There is more we can do based on our findings. Below is a table for values of \(\alpha\) and \(\frac{-\alpha \pm \sqrt{\alpha^2 - 4}}{2}\). From \(\alpha\), we know that \(\alpha=0\) (or the limit as \(\alpha\) approaches 0) would correspond to a very, very light rope or a rope situation with very high drag. We know. that \(\alpha=\infty\) (or the limit as \(\alpha\) approaches \(\infty\)) would correspond to a scenario with a very low drag coefficient or a very, very heavy rope. Lets look at the results and what physics the results suggest
| \(\alpha\) | \(\frac{-\alpha + \sqrt{\alpha^2 - 4}}{2}\) | \(\frac{-\alpha - \sqrt{\alpha^2 - 4}}{2}\) |
|---|---|---|
| 0 | 1 | 0 |
| \(\infty\) | 0 | -\(\infty\) |
From the table, we see that that \(\frac{-\alpha + \sqrt{\alpha^2 - 4}}{2}\) corresponds to our physical solution and while \(\frac{-\alpha - \sqrt{\alpha^2 - 4}}{2}\) is also a mathematical solution to the quadratic, it's not an actual physical solution since \(cos(\theta)\) is never \(-\infty\). Now we can check what values of \(\alpha\) correspond to what values of \(\theta\) and check our physical reasoning. We said above that when \(\alpha\) approaches 0, it represents a very light rope so we would expect \(\theta\) to also approach 0 meaning the rope is so light that any air resistance pushes the rope to be horizontal and be parallel with the ground. When \(\alpha\) approaches \(\infty\) we expect a very heavy rope with small air resistance so that the rope falls straight down giving us a \(\theta\) of 90 deg. In the table, below we calculate what values of \(\alpha\) give us what values of \(\theta\).

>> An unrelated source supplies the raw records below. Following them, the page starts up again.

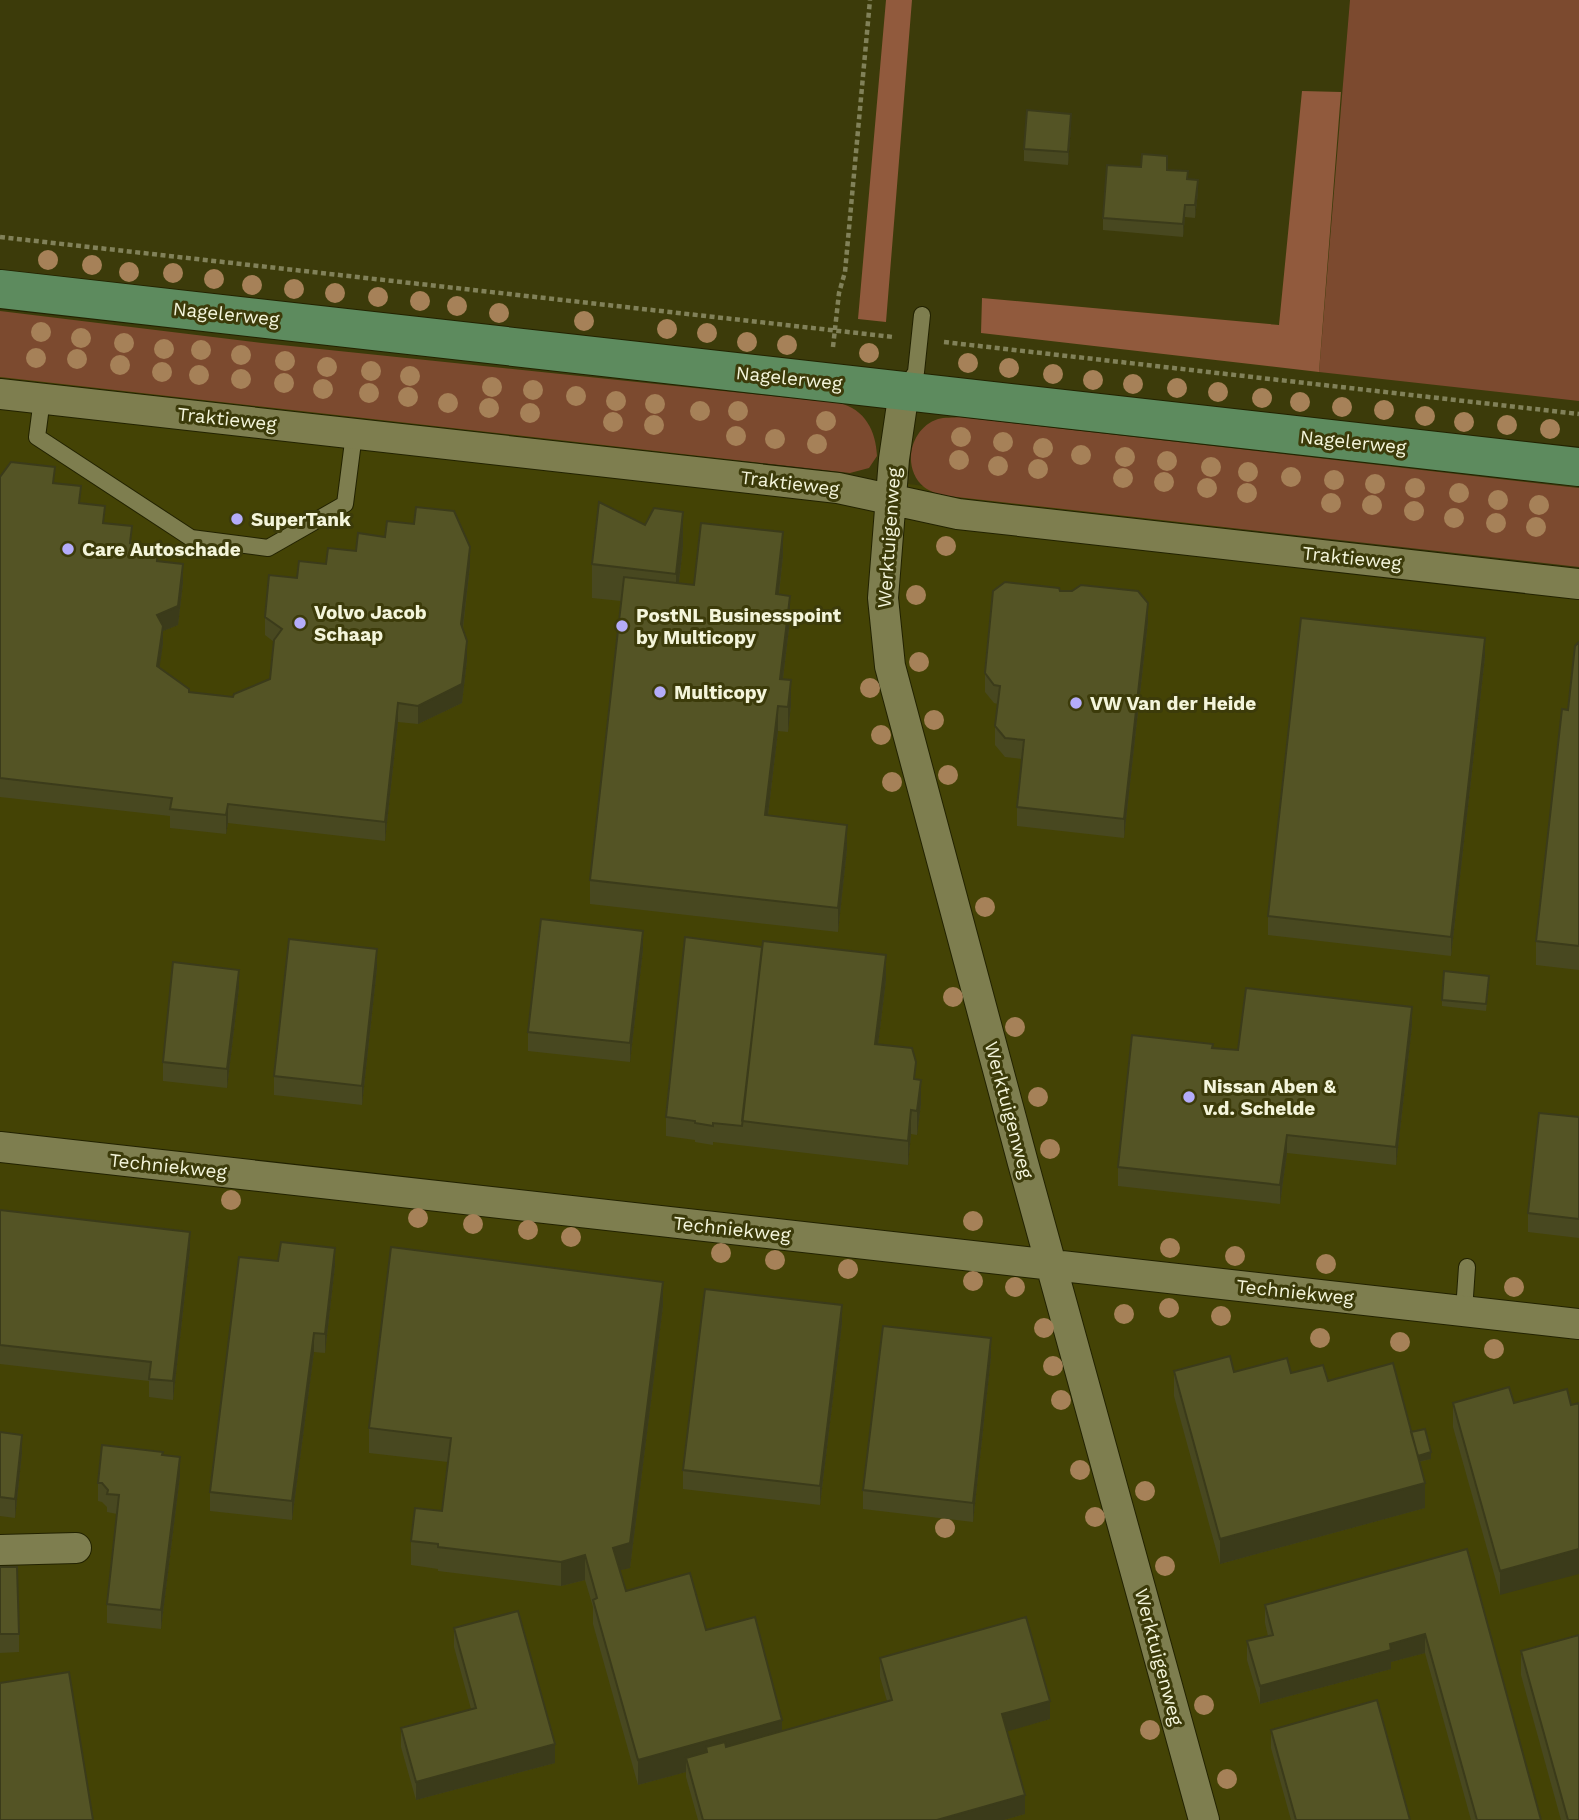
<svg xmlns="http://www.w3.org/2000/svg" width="1579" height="1820" font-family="'Work Sans',sans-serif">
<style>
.built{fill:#444305}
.green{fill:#7c4a2f}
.forest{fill:#915a3d}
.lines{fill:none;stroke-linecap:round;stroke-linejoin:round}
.service-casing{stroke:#220;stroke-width:18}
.minor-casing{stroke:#220;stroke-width:32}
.secondary-casing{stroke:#220;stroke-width:40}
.path{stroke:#818159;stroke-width:4.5;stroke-dasharray:5 3.5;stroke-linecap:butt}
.service{stroke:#7e7e4f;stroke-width:16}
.minor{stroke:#7e7e4f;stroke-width:30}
.secondary{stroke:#5d8b5e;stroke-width:38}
.tree{fill:#a68158}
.wall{fill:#484820}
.shaded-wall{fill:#3b3b1a}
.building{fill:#545425;stroke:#3b3b1a;stroke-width:2}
.poi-dot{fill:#b4acf9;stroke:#3c3b0a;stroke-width:2.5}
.labels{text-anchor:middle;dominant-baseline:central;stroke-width:6;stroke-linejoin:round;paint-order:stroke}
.street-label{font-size:19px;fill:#f4f5db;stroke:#3c3b0a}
.poi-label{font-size:19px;font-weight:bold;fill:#f4f5db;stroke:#3c3b0a;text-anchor:start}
</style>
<rect width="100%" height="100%" fill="#3c3b0a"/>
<path class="built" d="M0 359 1579 576V1820H0Z"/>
<path class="green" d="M1350 0H1579V401L1319 372Z
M0 311 262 343 839 403C865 409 876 431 877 456L869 468 850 473 0 377Z
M960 417 1579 488V567L939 495C934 492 927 490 924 487 901 468 910 428 938 419 944 417 953 418 960 417Z"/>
<path class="forest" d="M886 0H912L886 322 858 319Z
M1302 91 1341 92 1319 372 981 333 982 298 1279 325Z"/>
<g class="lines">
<g class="service-casing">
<path id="service" d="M905 389 916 372 922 315
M42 399 37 437 191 538 268 548 345 504 354 434
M1464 1311 1467 1267"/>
</g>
<g class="minor-casing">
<path id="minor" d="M904 391 894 459 883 598 890 666 1023 1163 1204 1820
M0 394 838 488 958 514 1579 584
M0 1147 1579 1324
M0 1550 76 1548"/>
</g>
<g class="secondary-casing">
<path id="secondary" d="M0 289 1579 467"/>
</g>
<path class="path" d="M0 237 893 337
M944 342 1579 414
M833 347 839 293 845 272 870 0"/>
<use href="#service" class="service"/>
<use href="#minor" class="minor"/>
<use href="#secondary" class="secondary"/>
</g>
<g class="tree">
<circle cx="48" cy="260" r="10"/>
<circle cx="92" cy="265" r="10"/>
<circle cx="129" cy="272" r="10"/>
<circle cx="173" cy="273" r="10"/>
<circle cx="214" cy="279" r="10"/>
<circle cx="252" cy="285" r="10"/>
<circle cx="294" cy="289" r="10"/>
<circle cx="335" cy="293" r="10"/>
<circle cx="378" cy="297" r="10"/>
<circle cx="420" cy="301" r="10"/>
<circle cx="457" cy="306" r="10"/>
<circle cx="499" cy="313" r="10"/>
<circle cx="584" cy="321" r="10"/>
<circle cx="667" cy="329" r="10"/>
<circle cx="41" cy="332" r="10"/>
<circle cx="707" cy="333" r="10"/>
<circle cx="81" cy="338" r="10"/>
<circle cx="747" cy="342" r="10"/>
<circle cx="124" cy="343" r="10"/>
<circle cx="787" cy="345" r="10"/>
<circle cx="164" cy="349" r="10"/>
<circle cx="201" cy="350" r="10"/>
<circle cx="869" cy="353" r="10"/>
<circle cx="241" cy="355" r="10"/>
<circle cx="36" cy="358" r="10"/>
<circle cx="77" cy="359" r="10"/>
<circle cx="285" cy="361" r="10"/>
<circle cx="968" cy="363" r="10"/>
<circle cx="120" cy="365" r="10"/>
<circle cx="327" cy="367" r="10"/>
<circle cx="1009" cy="368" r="10"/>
<circle cx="371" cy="371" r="10"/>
<circle cx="162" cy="372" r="10"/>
<circle cx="1053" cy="374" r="10"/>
<circle cx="199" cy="375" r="10"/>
<circle cx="410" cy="376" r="10"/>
<circle cx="241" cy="379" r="10"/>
<circle cx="1093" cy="380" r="10"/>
<circle cx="284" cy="383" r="10"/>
<circle cx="1133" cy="384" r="10"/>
<circle cx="492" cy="387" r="10"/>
<circle cx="1177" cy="388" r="10"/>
<circle cx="323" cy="389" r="10"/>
<circle cx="533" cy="390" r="10"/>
<circle cx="1218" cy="392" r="10"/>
<circle cx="369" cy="393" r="10"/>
<circle cx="576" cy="396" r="10"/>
<circle cx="408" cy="397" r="10"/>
<circle cx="1262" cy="398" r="10"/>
<circle cx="616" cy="401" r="10"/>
<circle cx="1300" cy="402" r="10"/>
<circle cx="448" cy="403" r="10"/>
<circle cx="655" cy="404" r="10"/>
<circle cx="1342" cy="407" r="10"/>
<circle cx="489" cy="408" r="10"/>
<circle cx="1384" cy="410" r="10"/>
<circle cx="700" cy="411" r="10"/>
<circle cx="738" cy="411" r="10"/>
<circle cx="530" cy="413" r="10"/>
<circle cx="1425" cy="416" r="10"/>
<circle cx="826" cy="421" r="10"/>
<circle cx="613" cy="422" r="10"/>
<circle cx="1464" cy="422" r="10"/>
<circle cx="654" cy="425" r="10"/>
<circle cx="1507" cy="425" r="10"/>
<circle cx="1550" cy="429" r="10"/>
<circle cx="736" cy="436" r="10"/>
<circle cx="961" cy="437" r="10"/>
<circle cx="775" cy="439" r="10"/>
<circle cx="1003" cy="442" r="10"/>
<circle cx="817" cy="444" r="10"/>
<circle cx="1043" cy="448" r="10"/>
<circle cx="1081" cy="455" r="10"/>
<circle cx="1125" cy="457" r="10"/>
<circle cx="959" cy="460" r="10"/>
<circle cx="1167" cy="461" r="10"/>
<circle cx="998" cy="466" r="10"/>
<circle cx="1211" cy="467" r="10"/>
<circle cx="1038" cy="469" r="10"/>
<circle cx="1248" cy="472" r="10"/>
<circle cx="1291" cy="477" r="10"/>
<circle cx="1123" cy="478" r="10"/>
<circle cx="1334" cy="480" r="10"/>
<circle cx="1164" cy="482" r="10"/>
<circle cx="1375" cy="484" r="10"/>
<circle cx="1207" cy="488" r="10"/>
<circle cx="1415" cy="488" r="10"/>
<circle cx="1247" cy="493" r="10"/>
<circle cx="1459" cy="493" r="10"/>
<circle cx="1498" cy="500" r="10"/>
<circle cx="1331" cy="503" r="10"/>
<circle cx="1372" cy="505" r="10"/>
<circle cx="1539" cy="505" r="10"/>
<circle cx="1414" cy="511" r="10"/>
<circle cx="1454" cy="518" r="10"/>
<circle cx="1496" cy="523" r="10"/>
<circle cx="1536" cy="527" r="10"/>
<circle cx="946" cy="546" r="10"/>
<circle cx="916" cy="595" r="10"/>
<circle cx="919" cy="662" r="10"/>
<circle cx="870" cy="688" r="10"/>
<circle cx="934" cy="720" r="10"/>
<circle cx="881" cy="735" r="10"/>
<circle cx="948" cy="775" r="10"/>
<circle cx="892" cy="782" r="10"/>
<circle cx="985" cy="907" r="10"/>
<circle cx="953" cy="997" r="10"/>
<circle cx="1015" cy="1027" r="10"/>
<circle cx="1038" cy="1097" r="10"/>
<circle cx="1050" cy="1149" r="10"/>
<circle cx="231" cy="1200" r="10"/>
<circle cx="418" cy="1218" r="10"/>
<circle cx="973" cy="1221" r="10"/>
<circle cx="473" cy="1224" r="10"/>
<circle cx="528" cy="1230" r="10"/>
<circle cx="571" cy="1237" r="10"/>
<circle cx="1170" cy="1248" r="10"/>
<circle cx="721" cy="1253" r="10"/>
<circle cx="1235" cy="1256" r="10"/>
<circle cx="775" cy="1260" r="10"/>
<circle cx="1326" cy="1264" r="10"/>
<circle cx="848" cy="1269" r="10"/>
<circle cx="973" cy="1281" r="10"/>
<circle cx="1015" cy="1287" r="10"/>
<circle cx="1514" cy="1287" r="10"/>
<circle cx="1169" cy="1308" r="10"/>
<circle cx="1124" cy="1314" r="10"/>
<circle cx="1221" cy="1316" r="10"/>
<circle cx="1044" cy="1328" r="10"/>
<circle cx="1320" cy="1338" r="10"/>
<circle cx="1400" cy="1342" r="10"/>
<circle cx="1494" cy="1349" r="10"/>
<circle cx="1053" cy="1366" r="10"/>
<circle cx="1061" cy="1400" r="10"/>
<circle cx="1080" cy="1470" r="10"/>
<circle cx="1145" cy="1491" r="10"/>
<circle cx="1095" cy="1517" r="10"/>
<circle cx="945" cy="1528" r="10"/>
<circle cx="1165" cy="1566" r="10"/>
<circle cx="1204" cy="1705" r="10"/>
<circle cx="1150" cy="1730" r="10"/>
<circle cx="1227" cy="1779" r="10"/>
</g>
<path class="wall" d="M1071 126 1068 165 1024 161V149Z
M1167 170 1188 179 1198 192 1195 218 1185 217 1183 237 1103 230V218Z
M0 477 55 483 105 523 158 561 183 583 178 625 163 631V644L159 668 189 692 233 697 270 679 274 642 265 635V617L297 578 326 564 470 566 463 629 467 660 462 703 418 724 398 722 385 841 228 823 226 834 170 828V816L0 797Z
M683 546 679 583 694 585 783 556 779 595 790 620 783 679 791 705 788 732 778 731 768 816 847 849 838 932 590 904V880L621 601 592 598V564Z
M1060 591 1148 622 1124 838 1017 826V807L1022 759 1005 757 995 745V726L998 704 994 703 985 692V673Z
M1579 642V970L1536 965V941Z
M1485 657 1451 956 1268 935V916Z
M643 950 630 1062 528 1051V1032Z
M377 968 362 1105 274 1095V1076Z
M886 980 878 1045 916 1079 921 1104 917 1135 911 1134 908 1165 713 1142V1145L695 1142V1140L666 1136V1117Z
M1489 982 1486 1011 1442 1006V1000Z
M239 988 227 1088 163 1081V1062Z
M1412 1026 1396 1165 1287 1153 1280 1204 1118 1186V1167L1213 1048 1238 1050Z
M1579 1117V1238L1528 1232V1213Z
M0 1210 190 1250 173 1400 149 1397V1381L0 1364Z
M335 1266 325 1353 314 1352 292 1520 210 1511V1492Z
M663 1306 630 1568 620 1570 626 1591 706 1630 782 1731 887 1701 880 1677V1658L1050 1719 1007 1731 1025 1814 1004 1820H698L686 1777V1772L638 1785 593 1624V1607L585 1580 561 1586 438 1571V1569L411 1565V1541L442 1511 448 1462 369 1453V1428Z
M842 1324 820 1505 683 1489V1470Z
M991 1357 973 1522 863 1509V1490Z
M1174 1371 1291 1373 1328 1381 1411 1432 1431 1459 1419 1462 1425 1508 1220 1564 1174 1396Z
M1453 1403 1571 1405 1500 1595 1453 1427Z
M0 1432 22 1453 15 1518 0 1516Z
M163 1455 180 1476 161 1629 107 1623V1604L117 1514 107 1512V1507L102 1502 98 1501V1483Z
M1467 1549 1541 1820H1471L1425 1653 1391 1662V1669L1260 1704 1247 1660V1641L1268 1636 1265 1623V1605Z
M0 1567 19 1634V1652L0 1653Z
M454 1628 555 1763 416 1800 401 1747V1728L471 1709 454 1647Z
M1521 1651 1579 1820H1561L1521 1675Z
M1271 1730 1410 1820H1291L1271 1748Z"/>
<path class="shaded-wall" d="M1071 114V126L1068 165V152Z
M1198 180V192L1195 218V205Z
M1185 205V217L1183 237V224Z
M683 512V546L676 608V574Z
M783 532V556L776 619V594Z
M470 547V566L461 643V624Z
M183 564V583L178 625 163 631V644L157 685V615Z
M790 596V620L780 703V679Z
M1148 603V622L1124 838V819Z
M1485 638V657L1451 956V937Z
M467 641V660L462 703 418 724V706Z
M791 680V705L788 732V707Z
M398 703V722L385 841V822Z
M778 706V731L765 840V815Z
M228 804V823L226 834V815Z
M847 825V849L838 932V908Z
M643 931V950L630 1062V1043Z
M377 949V968L362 1105V1086Z
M886 955V980L875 1069V1044Z
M239 970V988L227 1088V1069Z
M1412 1007V1026L1396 1165V1147Z
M921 1080V1104L917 1135V1111Z
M911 1110V1134L908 1165V1141Z
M1287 1135V1153L1280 1204V1185Z
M190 1232V1250L173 1400V1381Z
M335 1248V1266L325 1353V1334Z
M663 1282V1306L630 1568 613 1572V1548Z
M842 1305V1324L820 1505V1486Z
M314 1333V1352L292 1520V1501Z
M991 1338V1357L973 1522V1503Z
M22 1435V1453L15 1518V1499Z
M1431 1452V1459L1413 1463V1457Z
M180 1457V1476L161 1629V1610Z
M1425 1483V1508L1220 1564V1539Z
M1579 1549V1574L1500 1595V1571Z
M585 1555V1580L561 1586V1562Z
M1425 1634V1653L1391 1662V1669L1260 1704V1686L1390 1644Z
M1050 1701V1719L1002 1733V1714Z
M782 1720V1744L707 1752 706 1747V1766L686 1758V1772L638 1785V1760Z
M555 1744V1763L416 1800V1782Z
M1025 1795V1814L1004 1820H937Z"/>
<path class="building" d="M1027 110 1071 114 1068 152 1024 149Z
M1142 154 1167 156V170L1188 171 1187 179 1198 180 1195 205H1185L1183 224 1103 218 1107 165 1141 167Z
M11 462 55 467 53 483 81 486 79 503 105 506 103 523 132 526 130 543 158 546 157 561 183 564 178 606 157 615 163 626 157 666 189 689V692L233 697 234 694 270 679 274 640 282 629 265 617 269 575 297 578 299 561 326 564 328 548 356 551 358 533 385 537 387 521 414 524 416 507 454 511 470 547 461 624 467 641 462 684 418 706 398 703 385 822 228 804 226 815 170 809 172 798 0 778V477Z
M599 502 645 525 654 508 683 512 676 574 592 564Z
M701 523 783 532 776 594 790 596 780 679 791 680 788 707 778 706 765 815 847 825 838 908 590 880 624 577 694 585Z
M1005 582 1059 588 1060 591H1072L1081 585 1138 591 1148 603 1124 819 1017 807 1024 740 1005 738 995 726 1000 686 994 685 985 673 993 591Z
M1301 618 1485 638 1451 937 1268 916Z
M1579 642V946L1536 941 1562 709 1568 710 1575 646Z
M541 919 643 931 630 1043 528 1032Z
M685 937 762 947 742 1126 713 1123V1126L695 1123V1121L666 1117Z
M289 939 377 949 362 1086 274 1076Z
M763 941 886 955 875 1044 912 1048 916 1062 914 1079 921 1080 917 1111 911 1110 908 1141 742 1121Z
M173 962 239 970 227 1069 163 1062Z
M1444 971 1489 976 1486 1004 1442 1000Z
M1246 988 1412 1007 1396 1147 1287 1135 1280 1185 1118 1167 1132 1035 1213 1044 1212 1048 1238 1050Z
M1539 1113 1579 1117V1219L1528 1213Z
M0 1210 190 1232 173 1381 149 1379 151 1362 0 1345Z
M281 1242 335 1248 325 1334 314 1333 292 1501 210 1492 239 1257 278 1261Z
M391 1247 663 1282 630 1543 613 1548 626 1591 690 1573 706 1630 755 1617 782 1720 638 1760 593 1600 597 1598 585 1555 561 1562 438 1547V1544L411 1541 415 1508 442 1511 451 1438 369 1428Z
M705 1289 842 1305 820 1486 683 1470Z
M883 1326 991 1338 973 1503 863 1490Z
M1230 1356 1234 1372 1287 1358 1291 1373 1323 1365 1328 1381 1393 1363 1425 1483 1220 1539 1174 1371Z
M1509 1387 1514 1403 1567 1389 1571 1405 1579 1403V1549L1500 1571 1453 1403Z
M1425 1429 1431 1452 1418 1456 1411 1432Z
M0 1432 22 1435 15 1499 0 1497Z
M102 1445 163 1452 162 1455 180 1457 161 1610 107 1604 119 1495 107 1494 108 1490 102 1483H98Z
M1467 1549 1541 1820H1477L1425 1634 1390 1644 1391 1650 1260 1686 1247 1641 1273 1635 1265 1605Z
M0 1567H17L19 1634H0Z
M518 1611 555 1744 416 1782 401 1728 476 1708 454 1628Z
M1026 1617 1050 1701 1002 1714 1025 1795 937 1820H703L686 1758 707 1752 706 1747 725 1742 726 1747 892 1700 880 1658Z
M1579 1635V1820H1568L1521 1651Z
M69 1672 93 1820H0V1683Z
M1377 1700 1410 1820H1296L1271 1730Z"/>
<g class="poi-dot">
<circle cx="237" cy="519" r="7"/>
<circle cx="68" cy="549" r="7"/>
<circle cx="300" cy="623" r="7"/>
<circle cx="622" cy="626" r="7"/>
<circle cx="660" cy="692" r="7"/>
<circle cx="1076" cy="703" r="7"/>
<circle cx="1189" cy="1097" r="7"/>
</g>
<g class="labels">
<g class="street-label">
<text transform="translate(226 314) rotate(6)">Nagelerweg</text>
<text transform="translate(789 378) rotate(6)">Nagelerweg</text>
<text transform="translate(227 419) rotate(6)">Traktieweg</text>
<text transform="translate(1353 442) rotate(6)">Nagelerweg</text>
<text transform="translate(790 483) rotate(7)">Traktieweg</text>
<text transform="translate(889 538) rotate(-86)">Werktuigenweg</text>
<text transform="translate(1352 558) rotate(6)">Traktieweg</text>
<text transform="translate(1009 1110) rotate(75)">Werktuigenweg</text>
<text transform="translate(168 1166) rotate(6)">Techniekweg</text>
<text transform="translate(732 1229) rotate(6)">Techniekweg</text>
<text transform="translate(1295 1292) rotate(6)">Techniekweg</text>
<text transform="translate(1159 1657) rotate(75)">Werktuigenweg</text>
</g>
<g class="poi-label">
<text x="251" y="519">SuperTank</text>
<text x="82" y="549">Care Autoschade</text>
<text x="314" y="612">Volvo Jacob<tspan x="314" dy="22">Schaap</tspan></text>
<text x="636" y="615">PostNL Businesspoint<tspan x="636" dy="22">by Multicopy</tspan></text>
<text x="674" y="692">Multicopy</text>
<text x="1090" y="703">VW Van der Heide</text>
<text x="1203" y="1086">Nissan Aben &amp;<tspan x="1203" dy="22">v.d. Schelde</tspan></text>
</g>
</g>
</svg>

| \(\alpha\) | \(cos(\theta)=\frac{-\alpha + \sqrt{\alpha^2 - 4}}{2}\) | \(\theta (deg)\) |
|---|---|---|
| 0 | 1 | 0 |
| \(\infty\) | 0 | 90 |
We see that the \(\theta\) and \(\alpha\) values are consistent with our physical understanding.
The last thing we can look is checking the tension in the rope at different segments. We create a similar schematic to the one above (shown below):
We can again look at a small segment of the rope. We do the force balance in the \(s\) direction:
$$ \sum F_s = -T_s + T_{s+ds} + F_D cos(\theta) + F_g sin(\theta) $$ $$ \frac{dT}{ds} ds + K_D cos(\theta) dy + \lambda g sin(\theta) ds = 0 $$ $$ \frac{dT}{ds} ds + K_D cos(\theta) sin(\theta) ds + \lambda g sin(\theta) ds = 0 $$ $$ \frac{dT}{ds} + K_D cos(\theta) sin(\theta) + \lambda g sin(\theta) = 0 $$ $$ \frac{dT}{ds} = - K_D cos(\theta) sin(\theta) - \lambda g sin(\theta) = C_1 $$ $$ T_s = C_1 s + C_2 $$We now want to find \(C_2\). We know that the tension as we approach the end of the rope will be 0 since there will be no gravity or drag force, so no tension force:
$$ T(s=L) = C_1 L + C_2 = 0 $$ $$ C_2 = - C_1 L $$ $$ T_s = C_1 s - C_1 L = C_1 (s-L) $$ $$ T_s = -[K_D cos(\theta) sin(\theta) + \lambda g sin(\theta)] (s-L) $$ $$ T_s = [K_D cos(\theta) sin(\theta) + \lambda g sin(\theta)] (L-s) $$There's a couple points to make here. First, tension is acting in the direction we assumed on our force balance (we know that \(0 \le \theta \le 90 \; deg.\) so that all parameters in the [] are positive). Any segment of rope that has it's end as the end of the rope will have gravity and air friction pulling in the \(s\) direction with tension pulling in the \(-s\) direction. We basically have tension in the rope due to gravity and air friction. We also note that tension is proportional to distance along the length of rope.
It's cool that such a simple problem can be very interesting.